Lembaga Survei Indonesia (LSI) merilis hasil sigi terbaru mereka, Kamis (3/3/2022). Dalam temuannya, mereka menyatakan tren negatif atas kinerja Presiden Jokowi terus berlanjut.
Dalam rilis yang dikutip dari Tempo.co, Kamis (3/3/2022), LSI menyatakan survei itu digelar pada 25 Februari-1 Maret 2022. Survei dilakukan dengan wawancarai melalui hubungan telepon terhadap 1.197 responden. Responden dipilih dengan metode simple random sampling. LSI menyatakan survei tersebut memiliki margin of error ±2,89 persen dan tingkat kepercayaan 95 persen. Sampel berasal dari seluruh provinsi yang terdistribusi secara proporsional. Survei ini diklaim mewakili 71 persen dari populasi pemilih nasional.
Hasil survei menunjukkan mayoritas responden, mencapai 66,3 persen memang masih puas atas kinerja Jokowi. Akan tetapi, tren negatif terus terjadi. Pada November lalu, menurut data LSI, Jokowi masih mendapatkan penilaian baik dari 72 persen responden. Nilai itu mengalami sedikit penurunan sebulan kemudian menjadi 71,4 persen dan kini terpangkas jauh. “Kepuasan atas kinerja Presiden menurun cukup besar,” tulis mereka.

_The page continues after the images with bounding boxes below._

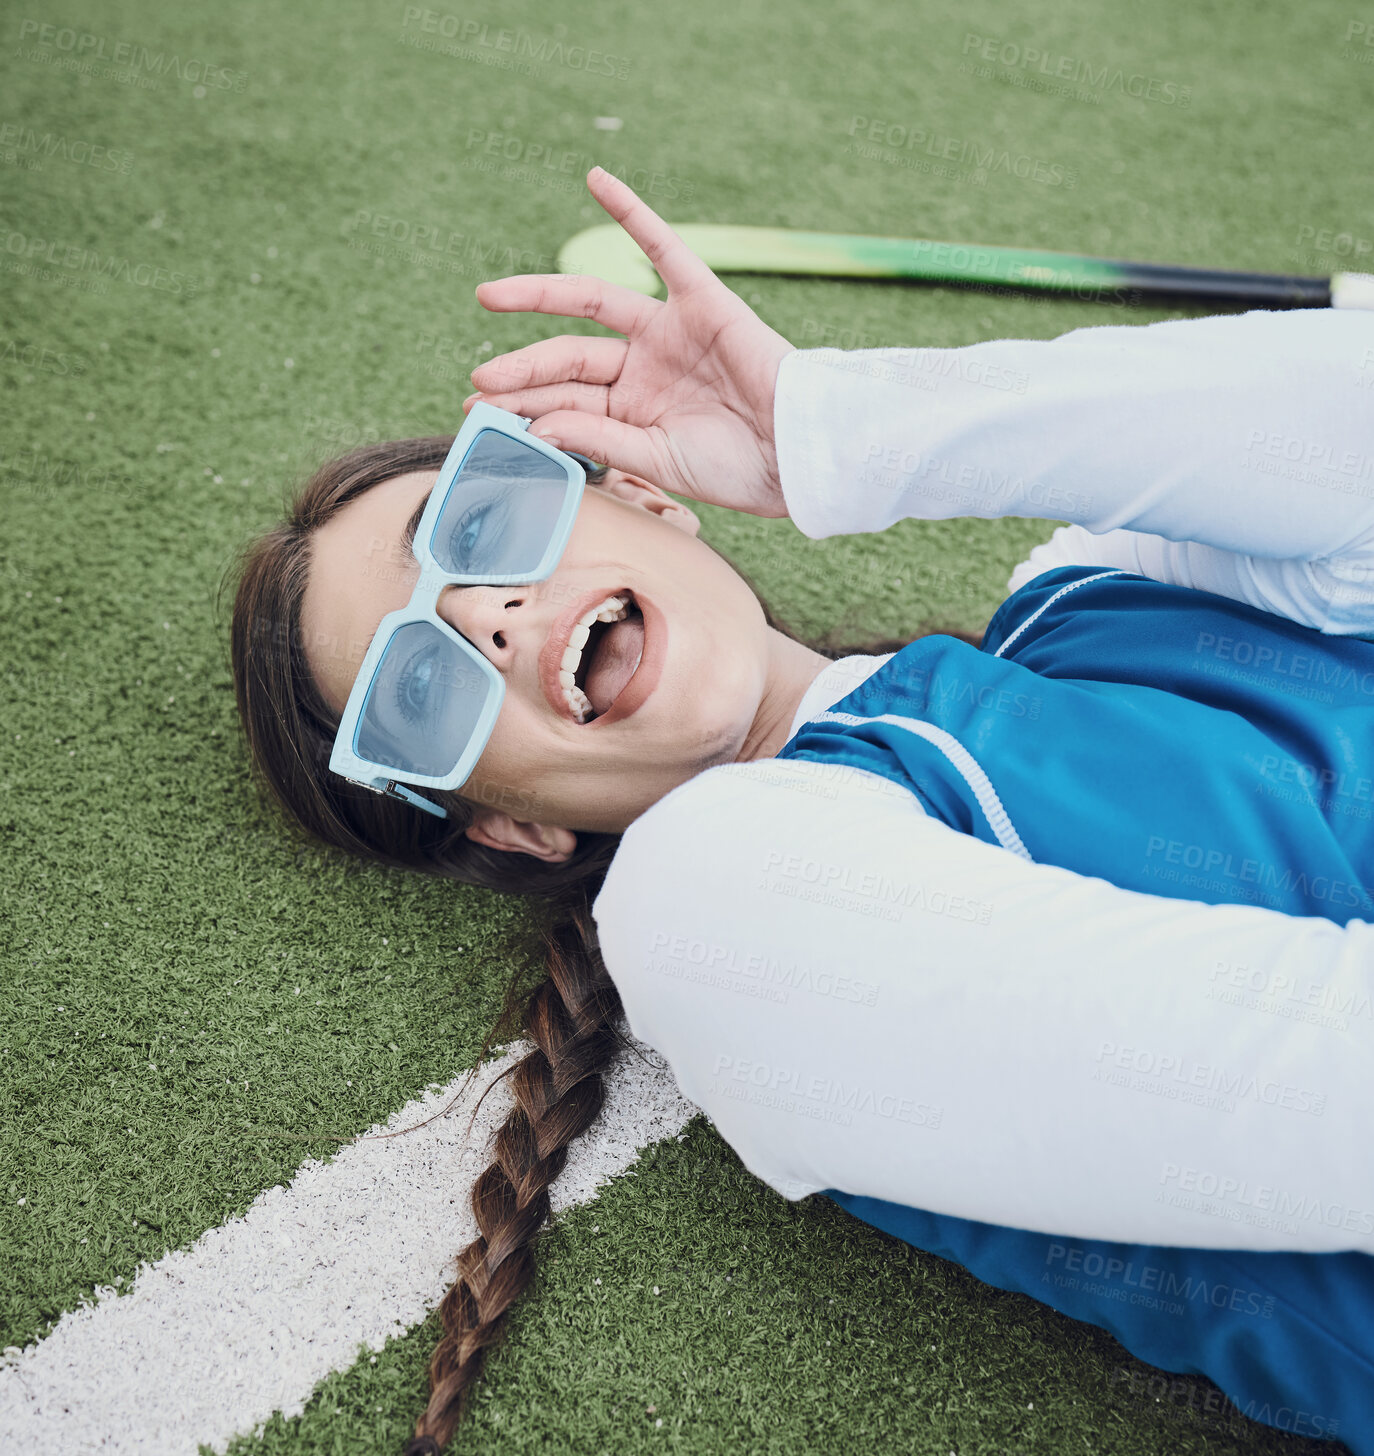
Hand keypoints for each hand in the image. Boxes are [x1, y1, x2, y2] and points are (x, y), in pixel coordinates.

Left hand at [465, 167, 795, 517]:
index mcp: (631, 411)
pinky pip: (663, 245)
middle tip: (480, 378)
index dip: (521, 406)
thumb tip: (537, 425)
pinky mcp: (700, 299)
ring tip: (489, 296)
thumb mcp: (656, 459)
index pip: (564, 400)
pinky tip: (595, 179)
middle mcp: (642, 368)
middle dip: (522, 368)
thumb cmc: (737, 468)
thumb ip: (598, 438)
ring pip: (592, 303)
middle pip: (567, 357)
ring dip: (540, 295)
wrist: (799, 453)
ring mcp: (668, 330)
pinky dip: (632, 212)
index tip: (477, 413)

Tren negatif kepuasan masyarakat itu tak lepas dari penilaian mereka terkait empat sektor: demokrasi, ekonomi, politik dan hukum. Empat sektor ini juga terus terjadi tren penilaian negatif.
Soal kinerja demokrasi, sekitar 50,3% responden menyatakan cukup atau sangat puas atas pelaksanaan atau praktik demokrasi di negara kita
hingga sejauh ini. Sebanyak 41,1 persen menyatakan kurang puas atau tidak puas sama sekali, sementara 8,6 persen tidak menjawab atau menyatakan tidak tahu.
Meskipun masih di atas 50 persen, menurut data LSI, terjadi tren negatif terhadap kepuasan demokrasi di Indonesia. Pada survei sebelumnya, angka kepuasan demokrasi menyentuh 77,3 persen. “Kepuasan atas kinerja demokrasi menurun tajam,” tulis mereka.
Soal kondisi ekonomi, juga masih mendapatkan penilaian negatif. Dari seluruh responden, hanya 23,1 persen yang memberikan penilaian sangat baik dan baik. Mayoritas, sebanyak 42 persen, bahkan memberikan penilaian buruk dan sangat buruk, sementara 31,7 persen menyatakan sedang dan 3,1 persen tak menjawab atau tidak tahu.
Menurut data LSI, persepsi negatif terhadap kondisi ekonomi tersebut menguat setelah dalam satu tahun terakhir cenderung menurun. Dalam survei sebelumnya, pada Desember 2021, hanya 33,2 persen responden yang menilai perekonomian Indonesia buruk.
Mayoritas para responden juga menyatakan kondisi ekonomi rumah tangga mereka tidak ada perubahan dan bahkan memburuk. Hanya sebagian kecil yang menyatakan membaik.”Yang menilai memburuk atau jauh memburuk sekitar 38,2 persen, tidak berubah sekitar 37.8%, membaik atau jauh membaik sekitar 23,4 persen,” tulis LSI.
Penilaian soal kondisi penegakan hukum nasional juga terus menunjukkan tren negatif dalam dua tahun terakhir. Jika pada Januari 2020, 46 persen responden menilai penegakan hukum baik, kini nilai itu tinggal 29,7 persen. Responden yang menilai penegakan hukum buruk justru meningkat dari 19,9 persen menjadi 33,7 persen.
Kondisi lebih baik terjadi ketika para responden ditanya soal kondisi politik nasional. Sebanyak 36,4 persen menilai kondisi saat ini berada di level sedang. Responden yang menilai baik dan sangat baik sebanyak 26,1 persen, berimbang dengan yang menilai buruk atau sangat buruk sebesar 26,2 persen.
Meskipun demikian, menurut LSI tren negatif juga sedang terjadi. Pada survei Desember lalu, masyarakat yang menilai kondisi politik berada dalam level sedang berjumlah 43,4 persen, sementara yang menilai baik berjumlah 27,9 persen. Masyarakat yang menilai kondisi politik nasional buruk pada Desember lalu hanya berjumlah 21 persen.
Pada survei yang sama, LSI juga melakukan pemetaan suara masyarakat dalam isu perpanjangan masa jabatan Presiden Jokowi. Hasilnya, mayoritas masyarakat menolak ide itu dan menilai Pemilu 2024 harus tetap digelar dalam kondisi apa pun.